Page text START

# Things I've learned from Opera



## Almaviva (Aug 13, 2010)

We've all seen this kind of thread in film sites. I thought it would be fun to post the one-liners we've learned from opera, so, I'll start, and I invite people to add to it.

Getting stabbed is very good for your voice.


----------



## Aksel (Dec 3, 2010)

Stealing jewelery from girls is sure to bring about the end of the world.


----------



## Sieglinde (Oct 25, 2009)

Read Pratchett's Maskerade. Just read. 

- If you're the Big Bad, make sure you keep a whiney buffo tenor as a pet. Terrorise it.
- If you're a tenor, and a suspicious guy who looks like Spock offers you wealth, success and lots of wenches, RUN! (Bonus point if he's Samuel Ramey.)
- If you're an ill-fated heroine, keep a confidante whom you can sing about the tenor and who can warn you. Never listen to her.
- Any feminist virgin can be convinced sex is good with a long "who can yell stronger and higher" type duet.
- If you're mad, go for coloraturas if you're female, and for dramatic Sprachgesang if you're male. 
- If you're having a forbidden date and your crush's father/brother/guardian is coming, make sure to sing "addio" about ten times. Otherwise you'd never be caught.
- A Zorro-sized mask or a see-through veil is the perfect disguise. Not even your husband or ex will recognize you.
-If a girl is playing a boy, dress her/him as a girl AGAIN. Repeat a few times if necessary.

Page text END
Source data START

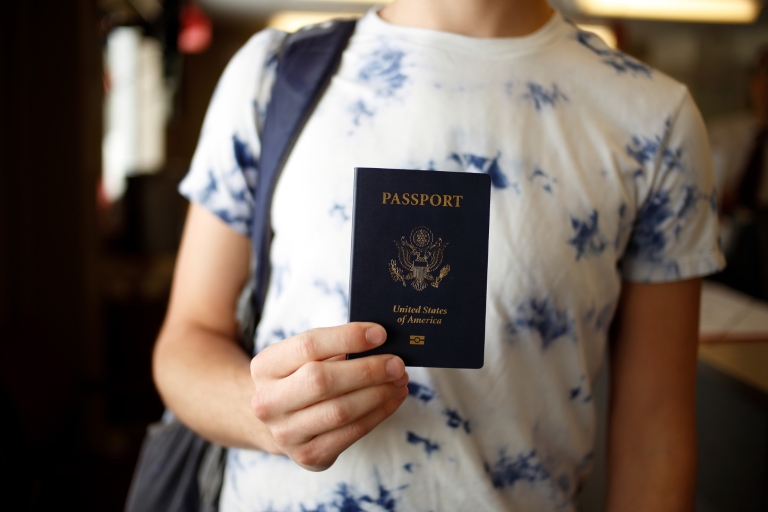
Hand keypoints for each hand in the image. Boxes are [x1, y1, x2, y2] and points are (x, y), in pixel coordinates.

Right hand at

Source data END

### Work instruction 1
Answer these questions about the opera thread:
(a) In the opening post, what is said to be very good for your voice?
(b) Which book by Pratchett does the post from Sieglinde recommend reading?
(c) What two items are called the perfect disguise?
### Work instruction 2
Resume the opera thread from its last line with a few more one-liners in the same spirit.
The material has no connection to the opera thread.

### Response 1
(a) Getting stabbed.
(b) Maskerade.
(c) A Zorro-sized mask or a see-through veil.

### Response 2
- The best moment for a long aria is when you have to run and save your mom or sweetheart. There's always time for a high C!
- Big Bads: wear black. Carry around a phallic weapon or stick. Go for the soprano or the treasure.
- If you want to eliminate someone, don't just go, say hello and stab him. Build a complicated plot of lies which includes a lot of singing and will have half of the cast, including yourself, dead.
- For Big Bads, ALWAYS have an aria about how you hate the Hero and enjoy your evilness. Check if there's a lot of brasses in the orchestra. If not, beat your composer.
- Incest is ok as long as you sing.
- You CAN die of deadly flower scent. No, really! You can!


----------



## Almaviva (Aug 13, 2010)

:lol: Excellent, Sieglinde!


----------



## jhar26 (Jul 6, 2008)

Even if you look like Mr.Bean you can get a girl that looks like miss world.


----------



## jhar26 (Jul 6, 2008)

Most students in Puccini's time were 55 years old.


----------



## sospiro (Apr 3, 2010)

jhar26 said:


> Even if you look like Mr.Bean you can get a girl that looks like miss world.


:lol:

Now I wonder who that would be?


----------



## jhar26 (Jul 6, 2008)

sospiro said:


> :lol:
> 
> Now I wonder who that would be?


:tiphat:


----------



## Sieglinde (Oct 25, 2009)

Lol, now I know whom Villazon reminds me!

But Mr. Bean is at least funny.


- Divinations and curses ALWAYS come true.
- Most baritones will sooner or later utter the words "Be mine or the tenor will DIE!" Evil Laugh is optional.
- When a character stabs himself and the chorus is there, they say "Giusto ciel" or "O dei" or any variation of these and do nothing to stop him. They know he'll sing for another ten minutes, stand up twice for high Cs and dramatically fall just before the curtain does.
- Verismo = Husband Is Cuckolded. Stabbing Will Happen. 
- You shall not ask about your new husband's past, or bad things will happen.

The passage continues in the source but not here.